Consider the following code:
#include <vector>
int sum(const std::vector<int>& v) {
int count = 0;
for(int i = 0; i < v.size(); ++i)
count += v[i];
return count;
}
For the purposes of this question, assume that is the entire translation unit, that the implementation of std::vector::size
and std::vector::operator []
are both available to the compiler.
The compiler can trivially tell that v
is not modified within the loop, since there are no function calls except those it has the source to. So it is perfectly reasonable for the compiler to hoist the size()
call outside the loop:
for(int i = 0, size = v.size(); i < size; ++i)

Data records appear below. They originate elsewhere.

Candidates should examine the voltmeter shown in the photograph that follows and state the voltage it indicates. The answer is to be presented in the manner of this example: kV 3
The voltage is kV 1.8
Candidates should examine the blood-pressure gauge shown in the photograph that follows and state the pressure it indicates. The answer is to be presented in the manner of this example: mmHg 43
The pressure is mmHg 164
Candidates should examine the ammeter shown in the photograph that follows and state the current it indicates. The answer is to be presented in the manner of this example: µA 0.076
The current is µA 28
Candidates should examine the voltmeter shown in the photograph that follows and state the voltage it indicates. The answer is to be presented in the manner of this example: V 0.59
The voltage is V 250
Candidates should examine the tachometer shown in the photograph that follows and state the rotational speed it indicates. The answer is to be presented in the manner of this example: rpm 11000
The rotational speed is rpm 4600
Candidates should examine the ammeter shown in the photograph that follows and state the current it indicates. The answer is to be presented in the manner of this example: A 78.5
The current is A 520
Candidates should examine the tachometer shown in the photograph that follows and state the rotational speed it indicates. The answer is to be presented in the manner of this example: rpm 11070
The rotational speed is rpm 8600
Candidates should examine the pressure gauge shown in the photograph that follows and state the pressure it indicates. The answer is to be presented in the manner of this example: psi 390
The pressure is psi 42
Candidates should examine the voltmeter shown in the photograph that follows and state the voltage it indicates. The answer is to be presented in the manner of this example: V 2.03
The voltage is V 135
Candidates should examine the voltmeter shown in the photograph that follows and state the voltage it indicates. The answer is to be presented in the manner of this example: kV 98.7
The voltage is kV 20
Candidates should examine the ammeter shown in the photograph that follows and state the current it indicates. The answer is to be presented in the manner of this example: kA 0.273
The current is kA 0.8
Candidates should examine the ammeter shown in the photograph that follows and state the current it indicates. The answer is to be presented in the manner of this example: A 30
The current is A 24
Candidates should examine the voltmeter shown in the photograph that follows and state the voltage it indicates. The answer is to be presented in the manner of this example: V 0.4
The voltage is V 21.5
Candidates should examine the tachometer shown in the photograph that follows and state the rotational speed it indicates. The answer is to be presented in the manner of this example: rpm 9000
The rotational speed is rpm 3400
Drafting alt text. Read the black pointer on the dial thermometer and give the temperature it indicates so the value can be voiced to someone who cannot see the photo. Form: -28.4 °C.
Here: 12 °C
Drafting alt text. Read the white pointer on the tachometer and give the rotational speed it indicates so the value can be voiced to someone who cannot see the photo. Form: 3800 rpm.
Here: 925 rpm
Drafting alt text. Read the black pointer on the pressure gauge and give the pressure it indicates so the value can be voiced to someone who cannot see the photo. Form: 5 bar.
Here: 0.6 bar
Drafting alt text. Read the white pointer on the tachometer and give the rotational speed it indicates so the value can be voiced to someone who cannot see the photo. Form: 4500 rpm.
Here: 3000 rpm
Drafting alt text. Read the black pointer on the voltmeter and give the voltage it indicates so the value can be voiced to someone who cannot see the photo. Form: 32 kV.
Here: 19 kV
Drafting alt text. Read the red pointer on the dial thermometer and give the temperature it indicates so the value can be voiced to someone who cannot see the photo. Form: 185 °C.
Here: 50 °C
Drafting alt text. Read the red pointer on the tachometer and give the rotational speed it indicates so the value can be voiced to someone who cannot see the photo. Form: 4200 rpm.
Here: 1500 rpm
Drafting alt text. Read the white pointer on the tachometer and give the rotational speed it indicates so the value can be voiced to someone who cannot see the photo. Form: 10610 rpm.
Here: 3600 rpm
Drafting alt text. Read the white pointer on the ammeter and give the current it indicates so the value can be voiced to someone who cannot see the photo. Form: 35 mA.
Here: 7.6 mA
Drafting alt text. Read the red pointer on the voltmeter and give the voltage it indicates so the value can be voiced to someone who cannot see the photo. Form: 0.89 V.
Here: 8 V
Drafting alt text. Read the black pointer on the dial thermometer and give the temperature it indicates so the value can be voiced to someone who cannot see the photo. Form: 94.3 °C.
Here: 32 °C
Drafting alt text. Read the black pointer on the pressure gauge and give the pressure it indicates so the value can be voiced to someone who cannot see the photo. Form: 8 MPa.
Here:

However, in a recent answer it was suggested that, since v
might be modified by another thread, the compiler is not allowed to perform that optimization. It seems to me, however, that in such a case the function is already tragically broken, so limiting the compiler's options is rather pointless. But I do not understand the new standard's rules regarding sequencing, and how they interact with expression reordering, so perhaps my intuition is wrong.
I am willing to assume that in C++03, that transformation is entirely valid, always. But what of C++11? Obviously, I could throw the function at a compiler and see what happens, but that's a lousy way to check conformance.
As was said in one of the comments to the answer you linked, "the compiler doesn't care about other threads". Unless you have an implementation of std::vector
with explicit thread synchronisation constructs, this won't affect optimisation.